Ajaran budha juga bukan suatu agama dalam pengertian yang biasa dipahami kebanyakan orang, karena ajaran budha bukanlah “ suatu sistem keimanan dan pemujaan karena kesetiaan terhadap suatu makhluk adikodrati”.
Ajaran budha tidak menuntut kepercayaan membuta dari para penganutnya. Dalam ajaran ini kepercayaanbelaka diruntuhkan dan digantikan dengan keyakinan berdasarkan pengetahuan, yang dalam bahasa pali disebut sadha. Keyakinan yang ditaruh oleh seorang penganut kepada sang budha adalah seperti keyakinan orang sakit kepada seorang dokter terkemuka atau keyakinan murid kepada gurunya. Seorang umat budha mencari pernaungan kepada sang budha karenadialah yang menemukan jalan kebebasan.
Seoreang umat budha tidak mencari pernaungan kepada sang budha dengan harapan bahwa dia akan diselamatkan oleh kesucian pribadinya. Sang budha tidak memberikan jaminan semacam itu. Bukanlah kekuasaan seorang budha untuk mencuci kekotoran orang lain. Seseorang tidak dapat menyucikan ataupun mengotori orang lain.
Sang budha, sebagai guru, membimbing kita, tetapi kita sendirilah yang secara langsung bertangung jawab untuk kesucian kita.

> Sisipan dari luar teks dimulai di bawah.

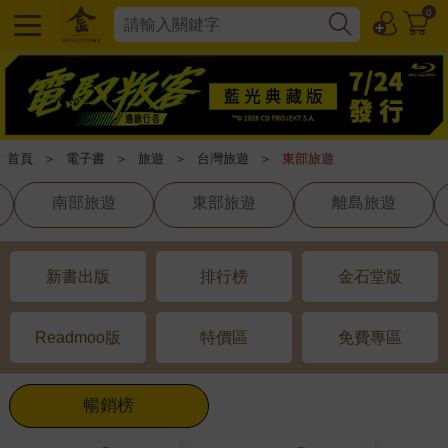
0
首頁
＞
電子書
＞
旅遊
＞
台灣旅遊
＞
東部旅遊
南部旅遊
東部旅遊
離島旅遊
新書出版
排行榜
金石堂版
Readmoo版
特價區
免費專區
暢銷榜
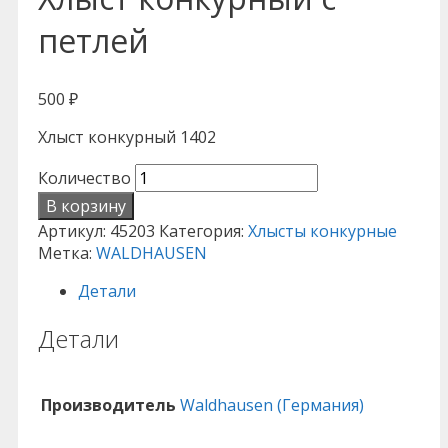
петлей
500
₽
Хлыст конкурный 1402
Количество
В корзину
Артикул:
45203
Категория:
Хлысты конкурные
Метка:
WALDHAUSEN
Детали
Детали
Производитель
Waldhausen (Германия)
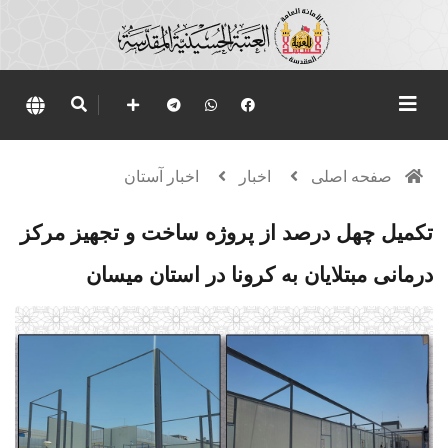
صفحه اصلی
اخبار
اخبار آستان
تکمیل چهل درصد از پروژه ساخت و تجهیز مرکز
درمانی مبتلایان به کرونا در استان میسان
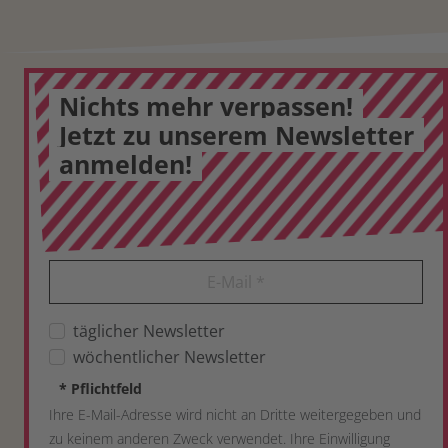
Nichts mehr verpassen!
Jetzt zu unserem Newsletter
anmelden!
E-Mail
*
täglicher Newsletter
wöchentlicher Newsletter
*
Pflichtfeld
Ihre E-Mail-Adresse wird nicht an Dritte weitergegeben und
zu keinem anderen Zweck verwendet. Ihre Einwilligung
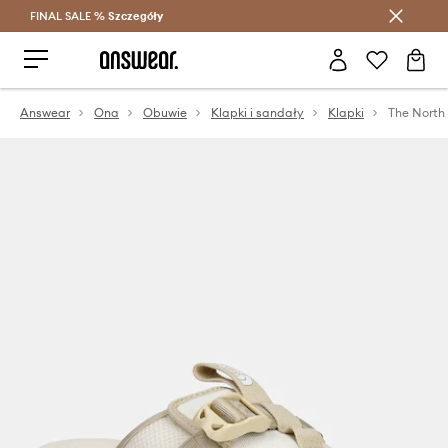
FINAL SALE %
Szczegóły
Oszczędzaj z Answear Club >
Answear
Ona
Obuwie
Klapki i sandały
Klapki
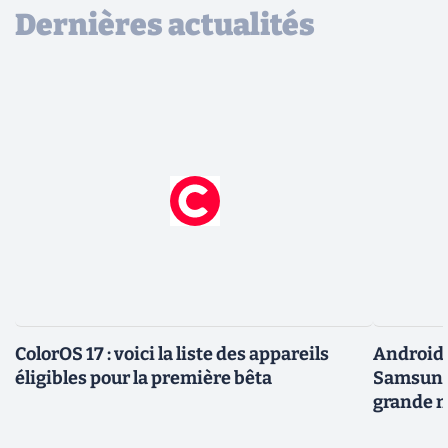
Dernières actualités
ColorOS 17 : voici la liste des appareils
Android 
éligibles pour la première bêta
Samsung 
grande m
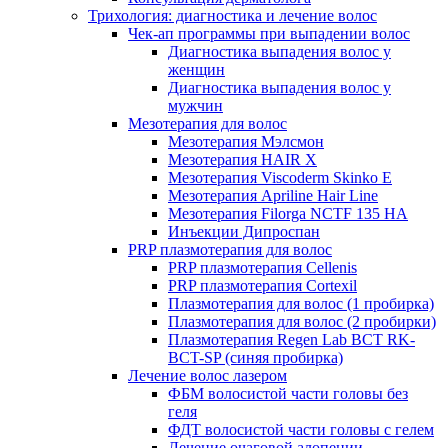
Трихология: диагностика и лечение волос
Чек-ап программы при выпадении волос
Диагностика выпадения волос у
женщин
Диагностика выпадения волос у
мужчин
Мезотерапия для волос
Мезотерапия Мэлсмон
Мезотерапия HAIR X
Мезотерапия Viscoderm Skinko E
Мезотерапия Apriline Hair Line
Мезотерапия Filorga NCTF 135 HA
Инъекции Дипроспан
PRP плазмотерапия для волос
PRP плазмотерапия Cellenis
PRP плазмотерапия Cortexil
Плазмотерапия для волос (1 пробирка)
Плазмотерапия для волос (2 пробирки)
Плазмотерапия Regen Lab BCT RK-
BCT-SP (синяя пробирка)
Лечение волос лазером
ФБМ волосистой части головы без
геля
ФДТ волосистой части головы с гелем
Лечение очаговой алопеции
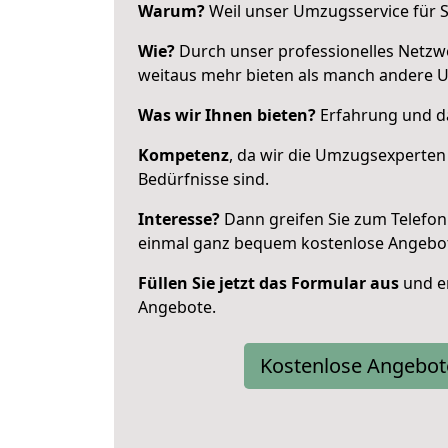
Warum?
Weil unser Umzugsservice für Si
Wie?
Durch unser professionelles Netzw
weitaus mehr bieten als manch andere 
Was wir Ihnen bieten?
Erfahrung und da
Kompetenz
, da wir die Umzugsexperten
Bedürfnisse sind.
Interesse?
Dann greifen Sie zum Telefon 
einmal ganz bequem kostenlose Angebo
Füllen Sie jetzt das Formular aus
und er
Angebote.
Kostenlose Angebot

Walaupun seorang umat budha mencari pernaungan kepada sang budha, ia tidak melakukan penyerahan diri apa pun. Seorang umat budha juga tidak mengorbankan kebebasan berpikirnya dengan menjadi pengikut sang budha. Ia dapat menjalankan kehendak bebasnya dan mengembangkan pengetahuannya bahkan sampai pada taraf dirinya sendiri menjadi seorang budha.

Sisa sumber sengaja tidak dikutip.